鄧州全忠(南天棒)
Nantenbou

鄧州全忠(南天棒) 1
鄧州全忠(南天棒) 2
鄧州全忠(南天棒) 3鄧州全忠(南天棒) 4
作家名
鄧州全忠 (南天棒) なんてんぼう
作品名
白雲断処家山妙
作品詳細
掛け軸 紙本水墨 紙表具 合箱
本紙寸法32.7×137.5cm
全体寸法49.9×205cm
註釈

四海雲水 鉢孟如雷 四海の雲水、鉢孟や雷の如し

この世界にある雲水たちが、それぞれに呼ばわる托鉢の声。まるで雷のように高らかであることよ。

烏藤圓笠 化幾村歸 烏藤に円笠、化して幾(いくばく)か村に帰するや

出家の後の、古びた杖に円い笠の雲水姿。果たしてこのうち何人が、姿かたちだけではなく、悟りを得て真の禅僧となって故郷の村に帰るのであろうか。

初行脚に出るとき禅堂生活のことはもちろん、投宿、点心の作法、庭詰、旦過詰、師家相見にいたるまで、掛塔の一切を師匠が教えてくれたが、今時の雲水たちは、汽車でツーと行くものだから、投宿のことも点心のことも知らん。知らん者が、いつか和尚となるものだから、さあ、なにも知らんことになってしまう。それだから、駄目の皮だ。禅宗の行脚(遍歴)は、行脚そのものが修行だよ。動中の工夫が行脚だ。山河大地みな教科書、山色水声ことごとく公案だ。それを知らん和尚ばかりだから、たまに雲水が行脚して寺へ投宿を頼みに行くと、宿銭がないから来たな、と思われて、取次に出た丸髷姿の朱唇に、お断りしますとやられる。あはは…。いまどきは全く道のために行脚する雲水がなくなって、本当に無銭の乞食坊主でないと、投宿や点心をたのまないから、断られるのもまた無理はない。けれども、真箇の修行僧には、行脚ほど実地になることはないぞ。古人は、うんと行脚したものだ。趙州大老師は八十からまた行脚したではないか。点心とは、旅で草鞋がけのまま庭先きで食事をいただくことさ。(南天棒禅話)

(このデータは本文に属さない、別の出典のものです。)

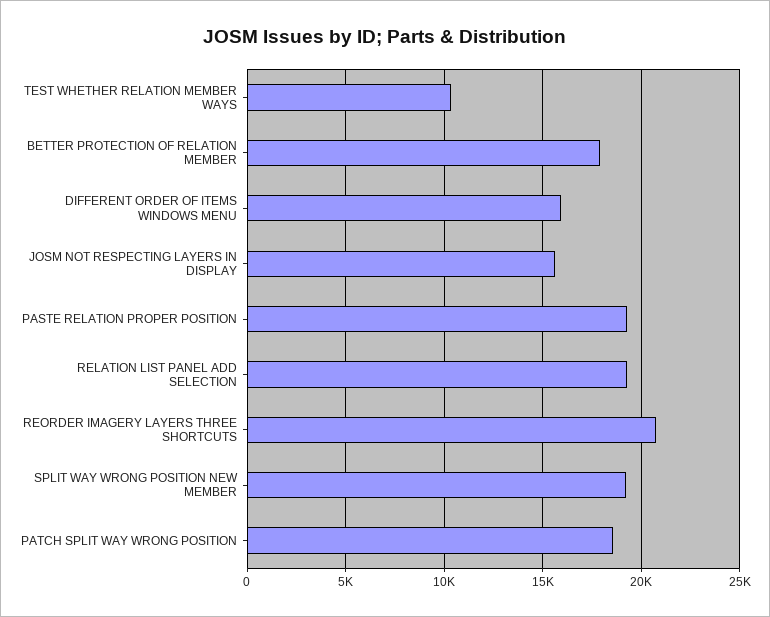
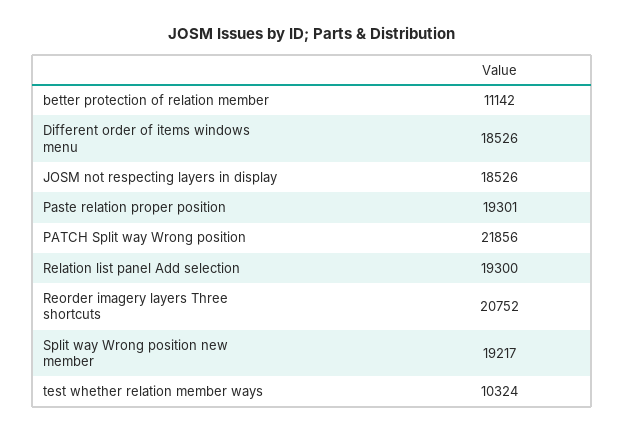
BETTER PROTECTION OF RELATION MEMBER: 18000 -> 11142
DIFFERENT ORDER OF ITEMS WINDOWS MENU: 16000 -> 18526
JOSM NOT RESPECTING LAYERS IN DISPLAY: 15500 -> 18526
PATCH SPLIT WAY WRONG POSITION: 18500 -> 21856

南天棒という人は、自ら墨蹟十万余というように、書や禅画を書きに書きまくった禅僧でありますが、私は共箱というものを見たことがありません。たぶん敢えて書かなかったと思います。共箱というのは自ら表題を記し署名をするものですから、それがなければ表題は適当に付けなくてはなりません。この有名な図は、多くは『雲水托鉢図』と呼称されています。しかし、見たままその通りではあまりに素っ気がないので、取り敢えず賛から拝借して『鉢孟如雷図』としてみましたが・・・

親鸞の言葉、《つつしんで浄土真宗を案ずるに、二種の回向(えこう)あり。一つには往相(おうそう)、二つには還相(げんそう)なり。往相の回向について真実の教行信証あり。》は、浄土真宗の重要な教えとなっています。往相回向とは、自分の行じた善行功徳を他人に及ぼし(回向)、自他ともに浄土へ往生し成仏することであり、還相回向とは、浄土から現世に戻って、すべての衆生を救済することです。久松真一は、『清沢精神と革新仏教』のなかで次のように語っています。《私も、最近は還相ということをしきりに強調しているのでありますが、往相のない還相というものはあるはずがないのでありまして、それが、浄土真宗で申されますように、共に廻向であるかどうかということについては、私の考えは別でありますが、とにかく、還相ということは、絶対的に死んで甦るというところに、本当の還相というものがあるのでありまして…》、ここで久松真一の言う、《共に廻向であるかどうかということについては、私の考えは別でありますが》とは、往相において、それは徹底した悟りへの修行であり、自他ではなく、自身が真の自己に覚める行き道であるとする臨済禅とは、往還ともに仏の本願力による他力回向であり、自他ともに浄土へ往生するという浄土真宗とは考えを異にするということであろうと思います。私は、取り敢えず、この双幅の図を『鉢孟如雷図』としましたが、浄土真宗の「往還回向」とは違う「往相」「還相」であっても、向かう雲水は、浄土(悟り)への道行きであり、還(かえ)る雲水は、悟りを得て衆生のもとに還える道行きに他なく、これは、臨済における『往相と還相図』と捉えてよいのではないかと思っております。